Kemal works for “the Corporation”, an elusive organisation that’s somehow responsible for the apocalypse that has befallen the region. We never learn the details of what happened, yet we do know that Kemal is intent on killing his niece and the other three boys. The four children were born with deformities. One of boys has no eyes, the other has no ears and third one has no nose. They rely on each other for the senses that they do not possess. For example, the no-eyed boy depends on others for vision. Peri relies on her friends for speech. And so on. The foursome must stick together in order to survive.
They come across abandoned buildings and vehicles, in what looks like a civilisation nearing its extinction. They must keep on moving in order to evade Kemal and his thugs, and also in search of food. They enter a large mansion and come across a rifle-toting formidable old lady. Maybe she isn’t as menacing as she seems. Could she become some sort of motherly figure and join them on their crusade against their evil hunters?
Not all is doom and gloom. There are touching elements of solidarity and an important message of tolerance, reminding children that they must support each other despite their differences. These differences are not a handicap. In fact, they complement each other. And no disability makes you a human being of lesser value.
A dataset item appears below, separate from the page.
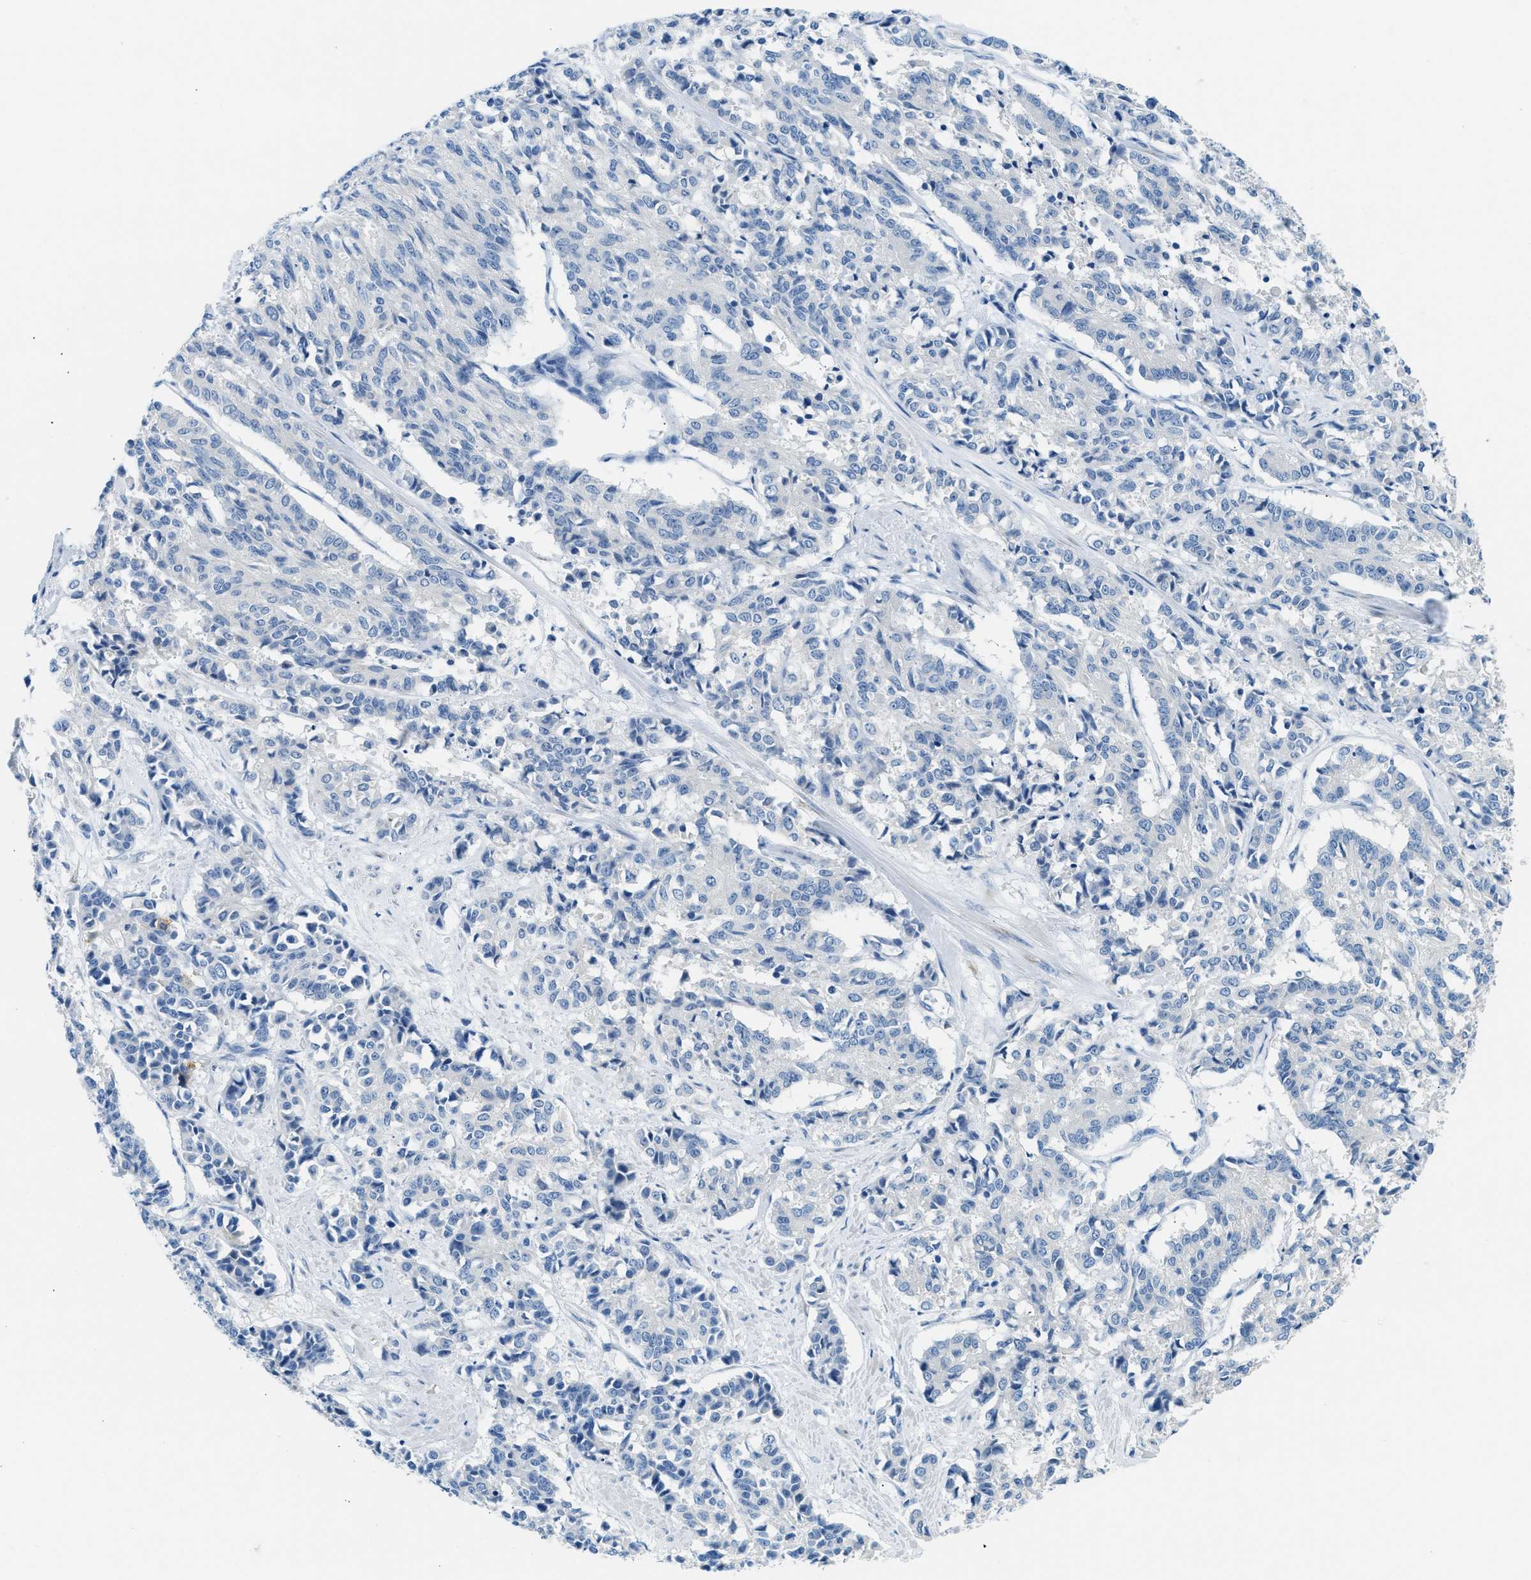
{"staining": {"intensity": "negative", "quantity": "none", "location": "none"}, "tissue": "cervical cancer", "cell_type": "Tumor cells", "image_type": "cancer", "snomed": [{"axis": "morphology", "description": "Squamous cell carcinoma, NOS"}, {"axis": "topography", "description": "Cervix"}], "caption": "Cervical cancer (squamous cell carcinoma) was stained to show a protein in brown. There is no significant positivity in tumor cells. (DAB (3,3'-diaminobenzidine) immunohistochemistry (IHC) visualized using brightfield microscopy, high magnification).", "gene": "CLDN18", "patient": {"sex": "female", "age": 35}}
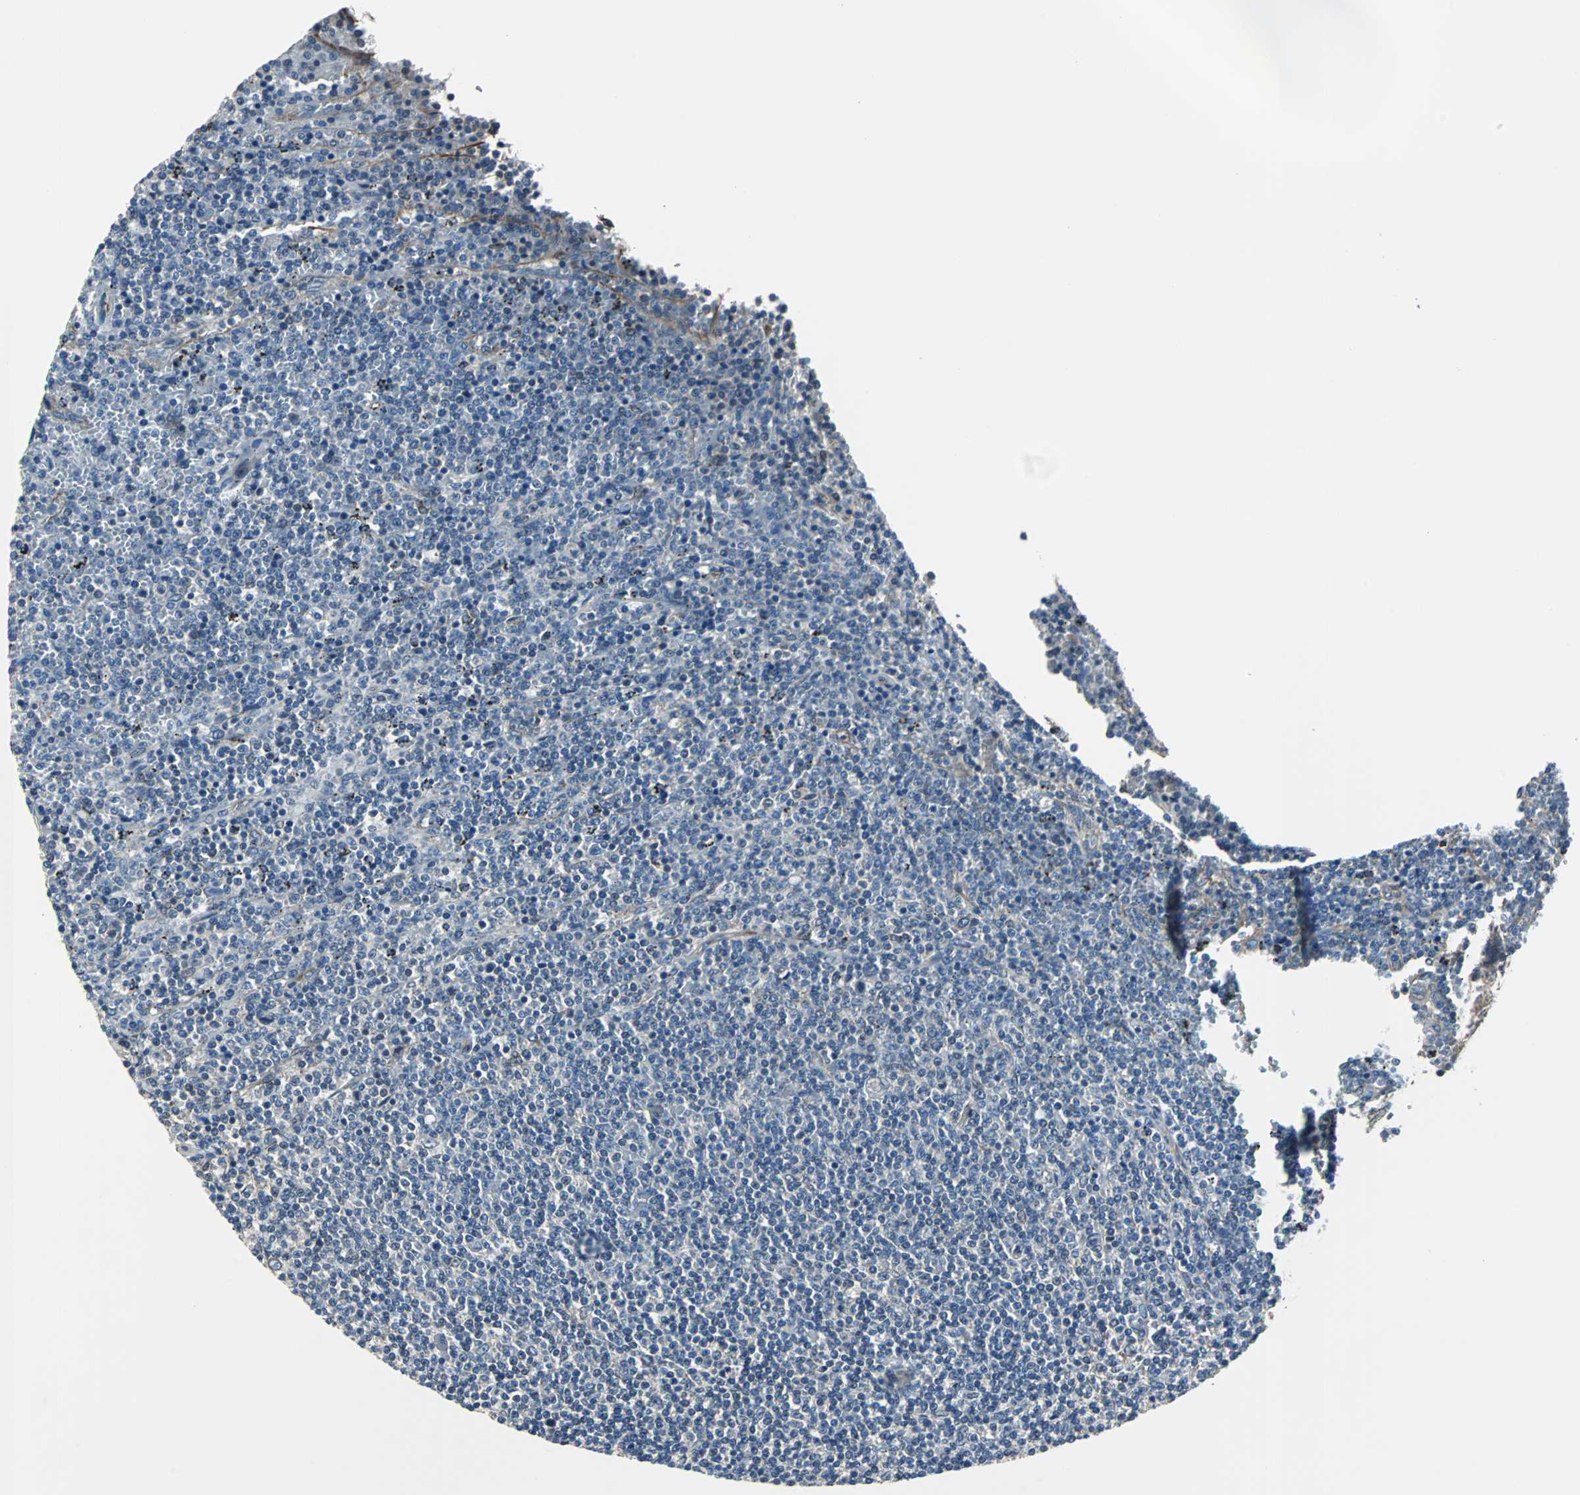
{"staining": {"intensity": "negative", "quantity": "none", "location": "none"}, "tissue": "lymphoma", "cell_type": "Tumor cells", "image_type": "cancer", "snomed": [{"axis": "morphology", "description": "Malignant lymphoma, non-Hodgkin's type, Low grade"}, {"axis": "topography", "description": "Spleen"}], "caption": "This is an immunohistochemistry micrograph of human lymphoma. There is no positivity in tumor cells.", "gene": "CHP1", "patient": {"sex": "female", "age": 50}}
The Girl with no mouth is indeed constructed as a children’s movie. The Manichæan battle of good versus bad, with a very simplified plot. The didactic message of tolerance and diversity. A child’s adventure: pirate clothes, slingshots and swords. And as such it’s more likely to rivet and enthral little human beings. Those under 12 years of age will likely holler as our four juvenile heroes contend with the malevolent adults attempting to kill them. Grown-ups less so, even if the movie is still enjoyable enough to watch.
Girl with no Mouth has just premiered in Competition at the Tallinn Black Nights Film Festival. A very unusual selection, normally reserved for specialist festivals and festival strands.